Records from a dataset
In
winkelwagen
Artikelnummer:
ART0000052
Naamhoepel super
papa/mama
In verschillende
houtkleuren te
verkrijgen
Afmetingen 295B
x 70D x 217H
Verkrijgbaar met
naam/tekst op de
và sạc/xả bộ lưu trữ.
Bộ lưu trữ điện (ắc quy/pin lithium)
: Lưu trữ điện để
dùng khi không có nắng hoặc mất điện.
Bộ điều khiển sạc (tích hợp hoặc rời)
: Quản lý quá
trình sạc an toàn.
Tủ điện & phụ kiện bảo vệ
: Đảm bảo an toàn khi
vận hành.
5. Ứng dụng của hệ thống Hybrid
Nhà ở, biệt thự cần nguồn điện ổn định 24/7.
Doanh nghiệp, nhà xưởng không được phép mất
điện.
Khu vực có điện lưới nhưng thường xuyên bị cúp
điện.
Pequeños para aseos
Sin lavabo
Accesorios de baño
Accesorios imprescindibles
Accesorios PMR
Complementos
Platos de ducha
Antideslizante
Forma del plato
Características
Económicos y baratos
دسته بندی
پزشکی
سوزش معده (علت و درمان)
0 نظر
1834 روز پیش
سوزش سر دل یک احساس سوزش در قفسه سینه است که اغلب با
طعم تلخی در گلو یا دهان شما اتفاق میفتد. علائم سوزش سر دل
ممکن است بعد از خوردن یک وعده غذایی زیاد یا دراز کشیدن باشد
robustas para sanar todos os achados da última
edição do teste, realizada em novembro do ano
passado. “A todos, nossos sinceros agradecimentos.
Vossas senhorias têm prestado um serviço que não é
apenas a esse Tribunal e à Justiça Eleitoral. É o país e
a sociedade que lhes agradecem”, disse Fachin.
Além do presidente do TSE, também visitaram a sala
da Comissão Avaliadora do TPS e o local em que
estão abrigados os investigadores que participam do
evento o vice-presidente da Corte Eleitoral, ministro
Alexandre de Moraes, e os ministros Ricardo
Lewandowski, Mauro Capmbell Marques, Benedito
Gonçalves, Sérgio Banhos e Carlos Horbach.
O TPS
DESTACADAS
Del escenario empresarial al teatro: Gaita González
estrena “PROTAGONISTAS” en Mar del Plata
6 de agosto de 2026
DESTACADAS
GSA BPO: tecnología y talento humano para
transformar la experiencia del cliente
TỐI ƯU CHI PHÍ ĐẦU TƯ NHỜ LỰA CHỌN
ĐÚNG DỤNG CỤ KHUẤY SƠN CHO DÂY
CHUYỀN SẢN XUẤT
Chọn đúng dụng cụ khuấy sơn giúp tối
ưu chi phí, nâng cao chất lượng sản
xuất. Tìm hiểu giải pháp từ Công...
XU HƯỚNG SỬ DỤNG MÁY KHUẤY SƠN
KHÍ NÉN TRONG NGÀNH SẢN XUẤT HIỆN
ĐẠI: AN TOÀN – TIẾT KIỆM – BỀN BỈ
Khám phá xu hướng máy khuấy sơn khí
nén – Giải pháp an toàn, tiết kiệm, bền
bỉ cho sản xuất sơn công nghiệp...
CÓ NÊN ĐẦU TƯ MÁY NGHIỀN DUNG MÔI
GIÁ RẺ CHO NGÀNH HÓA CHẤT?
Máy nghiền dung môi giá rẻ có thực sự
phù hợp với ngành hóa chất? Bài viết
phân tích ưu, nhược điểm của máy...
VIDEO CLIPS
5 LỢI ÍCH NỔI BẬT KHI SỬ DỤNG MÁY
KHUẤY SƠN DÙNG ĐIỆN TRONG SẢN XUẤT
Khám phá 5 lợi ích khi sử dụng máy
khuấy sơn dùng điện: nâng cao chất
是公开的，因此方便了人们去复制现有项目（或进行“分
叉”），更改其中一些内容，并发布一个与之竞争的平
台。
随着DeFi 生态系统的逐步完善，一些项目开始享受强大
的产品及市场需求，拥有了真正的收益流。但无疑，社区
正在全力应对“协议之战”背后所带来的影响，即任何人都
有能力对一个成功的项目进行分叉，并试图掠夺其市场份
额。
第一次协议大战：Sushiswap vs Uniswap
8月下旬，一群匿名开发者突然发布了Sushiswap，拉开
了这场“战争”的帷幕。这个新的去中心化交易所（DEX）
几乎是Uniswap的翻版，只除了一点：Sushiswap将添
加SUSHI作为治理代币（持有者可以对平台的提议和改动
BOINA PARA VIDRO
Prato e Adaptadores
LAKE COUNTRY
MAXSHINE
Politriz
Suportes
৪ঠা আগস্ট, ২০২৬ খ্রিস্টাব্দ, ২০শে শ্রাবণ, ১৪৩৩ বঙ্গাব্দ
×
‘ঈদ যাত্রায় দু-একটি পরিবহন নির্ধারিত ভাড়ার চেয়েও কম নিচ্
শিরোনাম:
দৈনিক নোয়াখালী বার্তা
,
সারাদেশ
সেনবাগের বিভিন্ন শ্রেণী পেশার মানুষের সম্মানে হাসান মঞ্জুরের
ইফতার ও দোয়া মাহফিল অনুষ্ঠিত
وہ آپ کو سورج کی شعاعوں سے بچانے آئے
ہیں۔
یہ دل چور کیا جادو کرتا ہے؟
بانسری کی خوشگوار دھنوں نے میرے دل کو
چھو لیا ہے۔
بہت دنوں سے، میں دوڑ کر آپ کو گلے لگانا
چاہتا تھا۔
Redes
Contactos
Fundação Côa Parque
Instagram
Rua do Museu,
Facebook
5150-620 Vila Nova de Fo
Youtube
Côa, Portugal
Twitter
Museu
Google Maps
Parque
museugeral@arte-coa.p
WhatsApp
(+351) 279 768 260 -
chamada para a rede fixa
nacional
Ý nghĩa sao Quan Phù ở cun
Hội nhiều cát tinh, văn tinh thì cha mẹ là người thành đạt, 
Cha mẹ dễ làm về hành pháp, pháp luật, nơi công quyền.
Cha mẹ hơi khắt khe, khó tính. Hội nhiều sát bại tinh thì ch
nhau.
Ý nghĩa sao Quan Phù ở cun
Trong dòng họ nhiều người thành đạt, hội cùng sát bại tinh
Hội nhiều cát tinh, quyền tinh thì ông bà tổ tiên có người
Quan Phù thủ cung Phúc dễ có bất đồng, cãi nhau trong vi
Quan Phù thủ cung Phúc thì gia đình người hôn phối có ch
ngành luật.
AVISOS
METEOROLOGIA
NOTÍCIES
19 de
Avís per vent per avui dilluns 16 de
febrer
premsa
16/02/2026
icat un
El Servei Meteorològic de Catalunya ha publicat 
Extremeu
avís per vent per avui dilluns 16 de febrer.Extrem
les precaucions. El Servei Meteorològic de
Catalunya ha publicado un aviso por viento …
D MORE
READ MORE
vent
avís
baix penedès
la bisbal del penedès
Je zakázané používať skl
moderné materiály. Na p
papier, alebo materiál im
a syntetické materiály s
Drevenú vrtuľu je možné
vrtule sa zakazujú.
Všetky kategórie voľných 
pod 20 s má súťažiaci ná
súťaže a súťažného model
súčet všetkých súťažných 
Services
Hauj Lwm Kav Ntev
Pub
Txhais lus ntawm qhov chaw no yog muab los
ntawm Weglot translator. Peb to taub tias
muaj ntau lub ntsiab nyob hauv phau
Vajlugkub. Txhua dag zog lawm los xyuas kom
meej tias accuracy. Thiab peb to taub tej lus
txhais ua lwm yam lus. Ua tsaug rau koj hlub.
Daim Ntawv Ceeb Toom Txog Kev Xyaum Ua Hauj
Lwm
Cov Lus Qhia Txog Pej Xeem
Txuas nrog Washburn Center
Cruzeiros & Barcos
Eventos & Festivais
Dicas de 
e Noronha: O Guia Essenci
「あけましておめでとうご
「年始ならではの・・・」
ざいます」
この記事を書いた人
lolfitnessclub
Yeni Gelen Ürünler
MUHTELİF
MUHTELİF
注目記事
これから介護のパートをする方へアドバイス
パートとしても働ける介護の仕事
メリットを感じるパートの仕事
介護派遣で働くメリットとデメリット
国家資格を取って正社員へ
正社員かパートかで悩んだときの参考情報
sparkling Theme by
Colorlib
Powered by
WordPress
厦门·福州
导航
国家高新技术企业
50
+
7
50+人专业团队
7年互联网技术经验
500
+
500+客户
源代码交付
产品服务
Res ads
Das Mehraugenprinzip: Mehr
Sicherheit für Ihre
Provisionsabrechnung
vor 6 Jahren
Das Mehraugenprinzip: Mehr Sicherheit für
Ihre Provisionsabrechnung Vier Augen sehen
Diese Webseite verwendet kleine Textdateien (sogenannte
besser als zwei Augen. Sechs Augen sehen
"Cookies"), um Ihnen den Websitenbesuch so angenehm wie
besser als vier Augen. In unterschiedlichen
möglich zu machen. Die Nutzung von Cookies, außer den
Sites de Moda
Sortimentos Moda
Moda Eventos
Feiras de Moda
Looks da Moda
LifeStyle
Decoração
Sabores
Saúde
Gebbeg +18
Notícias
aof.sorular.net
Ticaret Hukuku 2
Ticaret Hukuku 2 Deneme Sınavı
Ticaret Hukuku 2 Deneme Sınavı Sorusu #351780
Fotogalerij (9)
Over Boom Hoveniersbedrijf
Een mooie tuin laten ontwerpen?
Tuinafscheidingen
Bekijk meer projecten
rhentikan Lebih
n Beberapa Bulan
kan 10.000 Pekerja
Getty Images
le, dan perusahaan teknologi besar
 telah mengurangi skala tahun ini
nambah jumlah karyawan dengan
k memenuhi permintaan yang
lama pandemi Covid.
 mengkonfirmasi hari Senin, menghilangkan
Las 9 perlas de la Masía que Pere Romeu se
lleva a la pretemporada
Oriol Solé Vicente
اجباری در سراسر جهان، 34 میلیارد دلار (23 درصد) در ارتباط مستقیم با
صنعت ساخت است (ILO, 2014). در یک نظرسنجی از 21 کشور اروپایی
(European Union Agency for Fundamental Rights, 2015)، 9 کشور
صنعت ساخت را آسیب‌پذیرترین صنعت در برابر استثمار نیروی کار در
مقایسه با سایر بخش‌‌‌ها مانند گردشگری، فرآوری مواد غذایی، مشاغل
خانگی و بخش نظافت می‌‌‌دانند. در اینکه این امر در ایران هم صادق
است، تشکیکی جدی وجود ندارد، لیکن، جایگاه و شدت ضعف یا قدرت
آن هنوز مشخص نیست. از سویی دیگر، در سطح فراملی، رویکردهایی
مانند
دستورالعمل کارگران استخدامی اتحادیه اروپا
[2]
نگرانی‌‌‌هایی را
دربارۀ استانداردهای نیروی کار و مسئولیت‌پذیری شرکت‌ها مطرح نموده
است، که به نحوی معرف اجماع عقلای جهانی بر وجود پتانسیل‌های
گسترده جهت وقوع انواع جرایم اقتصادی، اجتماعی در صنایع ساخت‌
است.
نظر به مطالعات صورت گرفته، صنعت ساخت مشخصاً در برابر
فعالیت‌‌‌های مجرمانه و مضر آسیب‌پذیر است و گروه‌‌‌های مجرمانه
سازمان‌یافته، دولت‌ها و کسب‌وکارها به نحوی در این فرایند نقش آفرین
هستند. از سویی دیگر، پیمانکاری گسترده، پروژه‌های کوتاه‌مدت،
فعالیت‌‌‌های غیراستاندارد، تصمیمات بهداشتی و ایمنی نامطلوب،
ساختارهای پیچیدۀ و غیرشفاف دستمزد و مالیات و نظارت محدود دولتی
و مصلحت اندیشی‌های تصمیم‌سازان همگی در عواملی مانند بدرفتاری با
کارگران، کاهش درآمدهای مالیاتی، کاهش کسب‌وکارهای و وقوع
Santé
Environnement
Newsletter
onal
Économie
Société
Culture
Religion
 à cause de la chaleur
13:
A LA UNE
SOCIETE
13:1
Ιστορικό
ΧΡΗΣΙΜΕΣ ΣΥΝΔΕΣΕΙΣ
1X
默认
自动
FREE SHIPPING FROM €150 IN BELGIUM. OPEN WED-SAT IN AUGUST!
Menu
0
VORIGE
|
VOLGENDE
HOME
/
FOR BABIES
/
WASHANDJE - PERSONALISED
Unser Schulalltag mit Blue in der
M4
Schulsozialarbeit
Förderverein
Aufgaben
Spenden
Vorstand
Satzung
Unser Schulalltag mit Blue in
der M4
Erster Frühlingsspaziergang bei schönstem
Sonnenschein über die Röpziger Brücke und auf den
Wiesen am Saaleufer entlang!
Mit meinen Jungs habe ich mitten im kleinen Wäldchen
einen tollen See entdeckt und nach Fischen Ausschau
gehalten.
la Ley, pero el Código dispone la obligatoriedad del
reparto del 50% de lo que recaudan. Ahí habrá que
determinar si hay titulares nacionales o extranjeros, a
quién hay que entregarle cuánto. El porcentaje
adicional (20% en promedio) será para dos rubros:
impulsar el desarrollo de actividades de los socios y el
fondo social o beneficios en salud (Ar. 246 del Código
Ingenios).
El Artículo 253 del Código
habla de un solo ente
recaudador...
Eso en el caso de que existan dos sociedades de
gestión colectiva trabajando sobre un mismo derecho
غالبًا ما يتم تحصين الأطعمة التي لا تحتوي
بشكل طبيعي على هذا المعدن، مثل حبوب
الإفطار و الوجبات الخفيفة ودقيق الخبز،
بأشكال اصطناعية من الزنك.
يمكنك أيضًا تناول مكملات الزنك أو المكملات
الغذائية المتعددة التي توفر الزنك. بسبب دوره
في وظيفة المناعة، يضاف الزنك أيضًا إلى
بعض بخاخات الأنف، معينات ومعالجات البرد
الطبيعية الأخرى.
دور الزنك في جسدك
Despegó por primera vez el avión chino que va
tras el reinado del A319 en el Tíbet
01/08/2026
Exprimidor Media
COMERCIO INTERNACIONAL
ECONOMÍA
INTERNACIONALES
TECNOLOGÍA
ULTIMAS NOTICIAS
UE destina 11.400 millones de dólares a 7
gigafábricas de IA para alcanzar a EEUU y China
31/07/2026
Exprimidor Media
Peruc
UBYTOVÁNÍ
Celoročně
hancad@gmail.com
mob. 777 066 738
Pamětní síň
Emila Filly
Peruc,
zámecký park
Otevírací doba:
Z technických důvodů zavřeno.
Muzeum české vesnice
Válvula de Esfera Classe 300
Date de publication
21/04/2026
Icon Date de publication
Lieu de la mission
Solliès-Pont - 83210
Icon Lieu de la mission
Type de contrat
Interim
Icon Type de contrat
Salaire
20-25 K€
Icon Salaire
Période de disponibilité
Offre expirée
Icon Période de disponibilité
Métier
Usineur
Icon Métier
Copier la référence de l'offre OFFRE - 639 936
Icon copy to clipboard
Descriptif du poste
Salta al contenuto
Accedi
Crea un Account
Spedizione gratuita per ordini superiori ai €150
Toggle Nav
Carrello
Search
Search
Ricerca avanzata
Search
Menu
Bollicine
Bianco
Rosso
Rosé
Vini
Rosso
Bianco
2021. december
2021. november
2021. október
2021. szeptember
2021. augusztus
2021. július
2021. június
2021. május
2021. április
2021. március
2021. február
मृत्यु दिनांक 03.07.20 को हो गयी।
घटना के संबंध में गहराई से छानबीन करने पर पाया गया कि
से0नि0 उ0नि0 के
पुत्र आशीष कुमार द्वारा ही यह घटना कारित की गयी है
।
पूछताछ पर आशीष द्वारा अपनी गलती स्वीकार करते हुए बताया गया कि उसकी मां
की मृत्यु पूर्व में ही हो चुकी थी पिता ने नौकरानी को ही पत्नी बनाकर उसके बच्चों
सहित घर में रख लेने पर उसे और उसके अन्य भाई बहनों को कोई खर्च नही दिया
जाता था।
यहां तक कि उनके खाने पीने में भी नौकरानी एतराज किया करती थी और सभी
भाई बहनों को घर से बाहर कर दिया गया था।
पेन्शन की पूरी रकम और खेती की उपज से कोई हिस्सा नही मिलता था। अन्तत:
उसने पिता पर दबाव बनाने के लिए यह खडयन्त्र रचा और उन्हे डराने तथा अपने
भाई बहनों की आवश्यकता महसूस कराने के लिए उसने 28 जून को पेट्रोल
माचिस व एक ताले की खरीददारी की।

| To-do item |
Take the lines from the start of the records through the line containing "trữ điện để", change "winkelwagen" to "winkelmandje", and write those lines out again with everything else left as it is.

| Solution |
In
winkelmandje
Artikelnummer:
ART0000052
Naamhoepel super
papa/mama
In verschillende
houtkleuren te
verkrijgen
Afmetingen 295B
x 70D x 217H
Verkrijgbaar met
naam/tekst op de
và sạc/xả bộ lưu trữ.
Bộ lưu trữ điện (ắc quy/pin lithium)
: Lưu trữ điện để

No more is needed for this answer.